Nobody, in either country, is seriously trying to grapple with the difficult issues of immigration or refugee policy either. They are not going to join you in fighting against ‘freedom of movement’. Both governments of course still want their own people to be able to work in Britain. Neither really cares much about the integration of immigrants from outside Europe either — because in their countries, there aren’t any, and there aren’t any trying to get in. This is why Orbán refocused his fearmongering election propaganda on George Soros. In the absence of actual black or brown people, he had to make a Jewish billionaire into the primary hate figure instead.

Neither has Orbán ever made the slightest contribution to solving the problem of real refugees from real wars. While he and his far-right friends dreamed up offensive slogans for the purposes of winning elections, immigration rates plunged — thanks entirely to the efforts of centrist politicians like Angela Merkel, who quietly did a deal with Turkey to take care of millions of Syrians. In the next EU budget, the one that Britain won’t take part in, there will be extra funds for border guards as well. This is actual policy change, not propaganda. This is why, as the number of real immigrants falls, you will hear a lot more about Soros or some other cartoon-book villains — maybe the Rothschilds? — from Hungarians, Italians and Ukip instead.
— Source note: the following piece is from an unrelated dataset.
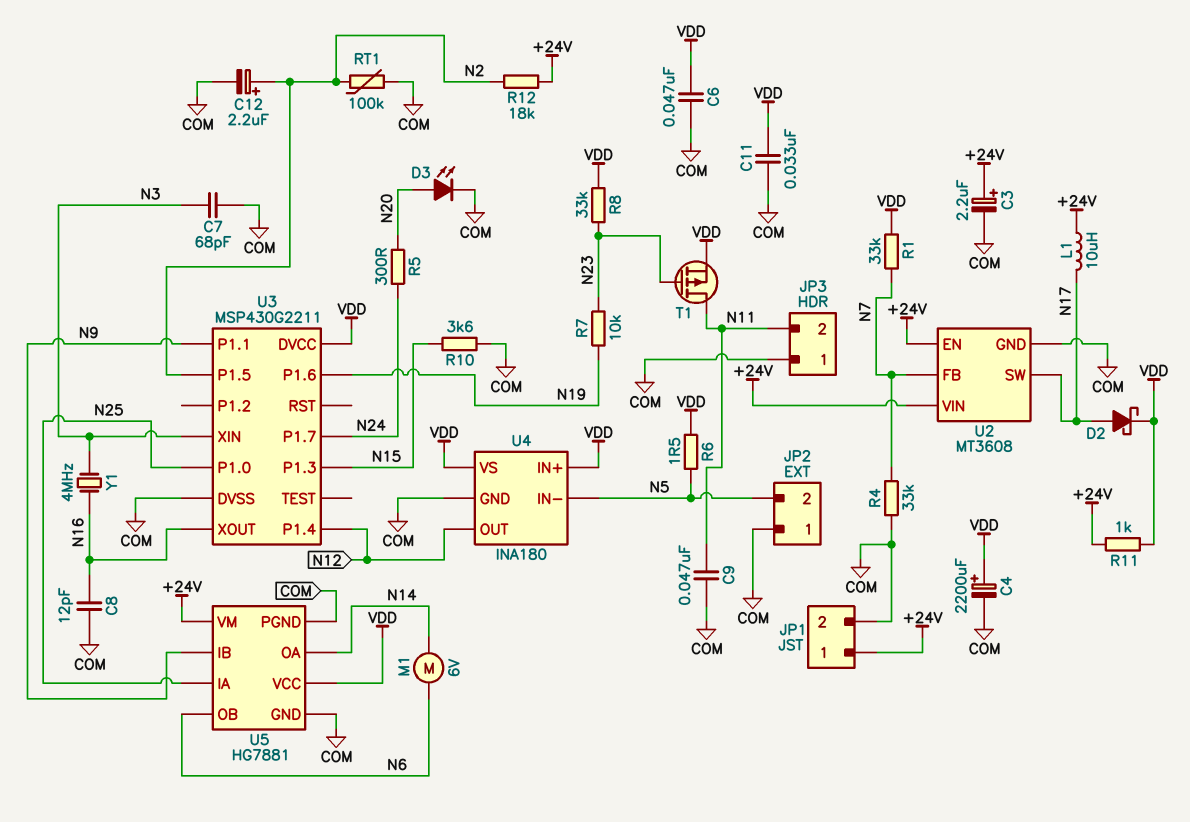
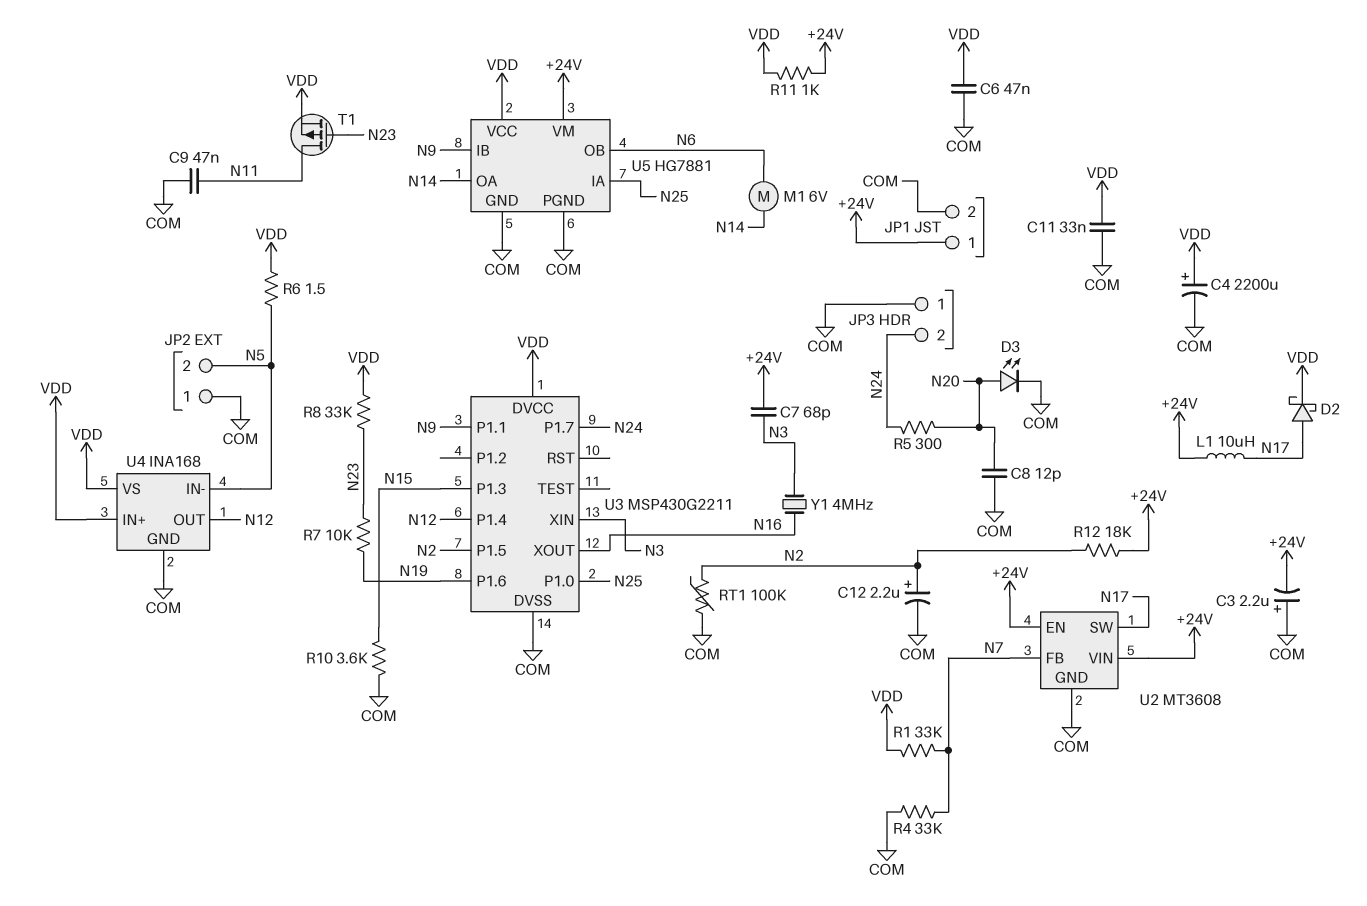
C3: 2.2uF (plus +24V, minus COM) -> 2.2uF (plus COM, minus +24V)
C7: 68pF (COM, N3) -> 68pF (+24V, N3)
C8: 12pF (COM, N16) -> 12pF (COM, N20)
JP3 pin 2: N11 -> N24
U4: INA180 -> INA168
Bannon’s equally phoney anti-European funding vehicle ‘The Movement’ will make no real contribution either. This organisation, designed largely to revive the career of the former Trump aide, is now seeking to pump up the careers of some other out-of-office politicians too. No doubt they will try to manipulate social media and try to inflate fear and anger, as they did in the past. No doubt they will raise money from some billionaires who live in tax havens, far away from the Europe inhabited by real Europeans. But don’t make the mistake of thinking there is any larger issue at stake. Bannon, Boris Johnson and Nigel Farage all need new jobs — the last is about to lose his lucrative European parliament salary — and that, not a ‘Europe of Nations’, is what really matters.

A different Britain, a Britain that still sought to play an important role in Europe and the world, would right now join the rest of Europe, or even lead the rest of Europe, in pushing back against the tidal wave of hypocrisy, corruption and authoritarianism that threatens Europe and the UK, potentially undermining not just the European Union but Nato and a host of other transatlantic institutions, not to mention international financial markets. Instead, as Michael Gove told Andrew Marr recently, ‘individual criticisms’ of Orbán don’t ‘help us in ensuring that we get… the best deal for Britain as we leave the European Union’. Britain is silent, because… Brexit.

The task thus falls to other Europeans, especially the much-maligned bureaucrats of Brussels. That EU parliamentary decision — the one British Tories voted against — might help. It’s a step towards invoking Article 7, a procedure that can suspend EU states which undermine democracy and the rule of law. The same procedure has already begun against Poland. Meanwhile, the European Court of Justice that Brexiteers so despise has ruled that EU members can, in certain cases, block Polish arrest warrants on the grounds that rule of law no longer exists in Poland. The officials and MEPs who have worked behind the scenes to make these changes happen are Swedish, German, Dutch — anything but British.

On the most important political and moral issues facing Europe today, the British, once the leaders in the struggle for European democracy, have nothing to say. Hamstrung by Brexit — they know they can’t afford to offend anybody — British diplomats keep quiet about Hungary’s assault on democracy. British politicians say nothing, not even behind closed doors, about Poland’s destruction of its courts. Brexiteers amuse themselves, meanwhile, by flirting with Bannon and helping to revive his career in Mayfair, now that he has failed in Washington and New York. They go on dreaming of a Europe that doesn’t exist and never will, a Europe that conforms to their prejudices, echoes their nostalgia, and remains little known and far away.